Information given:
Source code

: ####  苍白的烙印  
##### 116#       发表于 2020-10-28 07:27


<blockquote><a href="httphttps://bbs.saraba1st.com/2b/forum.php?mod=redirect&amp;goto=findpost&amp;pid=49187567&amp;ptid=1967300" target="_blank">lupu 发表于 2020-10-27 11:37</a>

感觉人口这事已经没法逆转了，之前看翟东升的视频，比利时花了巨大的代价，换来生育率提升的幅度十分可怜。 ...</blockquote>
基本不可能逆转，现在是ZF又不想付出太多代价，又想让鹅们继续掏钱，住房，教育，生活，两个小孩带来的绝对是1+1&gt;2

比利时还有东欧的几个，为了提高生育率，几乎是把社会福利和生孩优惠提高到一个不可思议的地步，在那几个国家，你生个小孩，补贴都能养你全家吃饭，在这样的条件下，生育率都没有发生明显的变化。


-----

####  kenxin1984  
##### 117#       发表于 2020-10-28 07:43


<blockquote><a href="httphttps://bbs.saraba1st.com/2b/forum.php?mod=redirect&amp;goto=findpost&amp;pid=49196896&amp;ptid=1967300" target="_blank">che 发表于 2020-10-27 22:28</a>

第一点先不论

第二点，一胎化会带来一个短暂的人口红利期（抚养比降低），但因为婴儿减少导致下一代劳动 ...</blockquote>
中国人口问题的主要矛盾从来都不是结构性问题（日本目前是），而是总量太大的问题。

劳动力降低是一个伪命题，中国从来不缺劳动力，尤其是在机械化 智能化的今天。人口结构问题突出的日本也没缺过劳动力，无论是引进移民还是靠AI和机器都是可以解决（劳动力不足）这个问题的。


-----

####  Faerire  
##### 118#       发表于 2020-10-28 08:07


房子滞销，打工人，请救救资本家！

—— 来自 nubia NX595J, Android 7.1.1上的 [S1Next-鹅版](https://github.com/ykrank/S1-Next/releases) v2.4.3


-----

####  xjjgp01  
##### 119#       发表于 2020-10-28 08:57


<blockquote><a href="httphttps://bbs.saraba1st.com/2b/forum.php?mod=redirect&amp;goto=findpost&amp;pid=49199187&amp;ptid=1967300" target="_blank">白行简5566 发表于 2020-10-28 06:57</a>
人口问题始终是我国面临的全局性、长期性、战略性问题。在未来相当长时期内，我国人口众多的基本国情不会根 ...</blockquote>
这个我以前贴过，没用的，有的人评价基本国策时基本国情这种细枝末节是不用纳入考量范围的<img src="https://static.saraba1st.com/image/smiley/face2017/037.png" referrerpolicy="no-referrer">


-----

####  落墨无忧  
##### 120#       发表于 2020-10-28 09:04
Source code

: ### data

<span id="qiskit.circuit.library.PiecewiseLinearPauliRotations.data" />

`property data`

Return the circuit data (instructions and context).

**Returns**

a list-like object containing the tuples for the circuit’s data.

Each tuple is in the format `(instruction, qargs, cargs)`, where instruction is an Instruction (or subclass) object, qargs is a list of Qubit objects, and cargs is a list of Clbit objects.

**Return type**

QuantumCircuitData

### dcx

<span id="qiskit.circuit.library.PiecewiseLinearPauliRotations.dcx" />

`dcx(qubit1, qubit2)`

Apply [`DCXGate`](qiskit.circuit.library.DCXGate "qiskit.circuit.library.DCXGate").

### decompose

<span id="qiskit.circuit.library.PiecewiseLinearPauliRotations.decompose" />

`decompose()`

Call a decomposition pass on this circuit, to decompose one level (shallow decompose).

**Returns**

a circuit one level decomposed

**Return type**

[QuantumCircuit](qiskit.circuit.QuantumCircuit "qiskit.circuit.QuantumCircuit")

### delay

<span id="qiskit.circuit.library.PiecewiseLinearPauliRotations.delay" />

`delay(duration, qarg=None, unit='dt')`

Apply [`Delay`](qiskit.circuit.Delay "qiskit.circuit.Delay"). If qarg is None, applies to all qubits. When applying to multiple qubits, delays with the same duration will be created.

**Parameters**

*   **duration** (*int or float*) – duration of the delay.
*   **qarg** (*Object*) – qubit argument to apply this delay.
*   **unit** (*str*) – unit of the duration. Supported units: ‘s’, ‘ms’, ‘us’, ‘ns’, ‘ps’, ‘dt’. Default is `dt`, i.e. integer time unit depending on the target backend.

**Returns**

Work request: Retype the whole listing above exactly.

Finished task:
Source code

: ####  苍白的烙印  
##### 116#       发表于 2020-10-28 07:27


<blockquote><a href="httphttps://bbs.saraba1st.com/2b/forum.php?mod=redirect&amp;goto=findpost&amp;pid=49187567&amp;ptid=1967300" target="_blank">lupu 发表于 2020-10-27 11:37</a>

感觉人口这事已经没法逆转了，之前看翟东升的视频，比利时花了巨大的代价，换来生育率提升的幅度十分可怜。 ...</blockquote>
基本不可能逆转，现在是ZF又不想付出太多代价，又想让鹅们继续掏钱，住房，教育，生活，两个小孩带来的绝对是1+1&gt;2

比利时还有东欧的几个，为了提高生育率，几乎是把社会福利和生孩优惠提高到一个不可思议的地步，在那几个国家，你生个小孩，补贴都能养你全家吃饭，在这样的条件下，生育率都没有发生明显的变化。


-----

####  kenxin1984  
##### 117#       发表于 2020-10-28 07:43


<blockquote><a href="httphttps://bbs.saraba1st.com/2b/forum.php?mod=redirect&amp;goto=findpost&amp;pid=49196896&amp;ptid=1967300" target="_blank">che 发表于 2020-10-27 22:28</a>

第一点先不论

第二点，一胎化会带来一个短暂的人口红利期（抚养比降低），但因为婴儿减少导致下一代劳动 ...</blockquote>
中国人口问题的主要矛盾从来都不是结构性问题（日本目前是），而是总量太大的问题。

劳动力降低是一个伪命题，中国从来不缺劳动力，尤其是在机械化 智能化的今天。人口结构问题突出的日本也没缺过劳动力，无论是引进移民还是靠AI和机器都是可以解决（劳动力不足）这个问题的。


-----

####  Faerire  
##### 118#       发表于 2020-10-28 08:07


房子滞销，打工人，请救救资本家！

—— 来自 nubia NX595J, Android 7.1.1上的 [S1Next-鹅版](https://github.com/ykrank/S1-Next/releases) v2.4.3


-----

####  xjjgp01  
##### 119#       发表于 2020-10-28 08:57


<blockquote><a href="httphttps://bbs.saraba1st.com/2b/forum.php?mod=redirect&amp;goto=findpost&amp;pid=49199187&amp;ptid=1967300" target="_blank">白行简5566 发表于 2020-10-28 06:57</a>
人口问题始终是我国面临的全局性、长期性、战略性问题。在未来相当长时期内，我国人口众多的基本国情不会根 ...</blockquote>
这个我以前贴过，没用的，有的人评价基本国策时基本国情这种细枝末节是不用纳入考量范围的<img src="https://static.saraba1st.com/image/smiley/face2017/037.png" referrerpolicy="no-referrer">


-----

####  落墨无忧  
##### 120#       发表于 2020-10-28 09:04
Source code

: ### data

<span id="qiskit.circuit.library.PiecewiseLinearPauliRotations.data" />

`property data`

Return the circuit data (instructions and context).

**Returns**

a list-like object containing the tuples for the circuit’s data.

Each tuple is in the format `(instruction, qargs, cargs)`, where instruction is an Instruction (or subclass) object, qargs is a list of Qubit objects, and cargs is a list of Clbit objects.

**Return type**

QuantumCircuitData

### dcx

<span id="qiskit.circuit.library.PiecewiseLinearPauliRotations.dcx" />

`dcx(qubit1, qubit2)`

Apply [`DCXGate`](qiskit.circuit.library.DCXGate "qiskit.circuit.library.DCXGate").

### decompose

<span id="qiskit.circuit.library.PiecewiseLinearPauliRotations.decompose" />

`decompose()`

Call a decomposition pass on this circuit, to decompose one level (shallow decompose).

**Returns**

a circuit one level decomposed

**Return type**

[QuantumCircuit](qiskit.circuit.QuantumCircuit "qiskit.circuit.QuantumCircuit")

### delay

<span id="qiskit.circuit.library.PiecewiseLinearPauliRotations.delay" />

`delay(duration, qarg=None, unit='dt')`

Apply [`Delay`](qiskit.circuit.Delay "qiskit.circuit.Delay"). If qarg is None, applies to all qubits. When applying to multiple qubits, delays with the same duration will be created.

**Parameters**

*   **duration** (*int or float*) – duration of the delay.
*   **qarg** (*Object*) – qubit argument to apply this delay.
*   **unit** (*str*) – unit of the duration. Supported units: ‘s’, ‘ms’, ‘us’, ‘ns’, ‘ps’, ‘dt’. Default is `dt`, i.e. integer time unit depending on the target backend.

**Returns**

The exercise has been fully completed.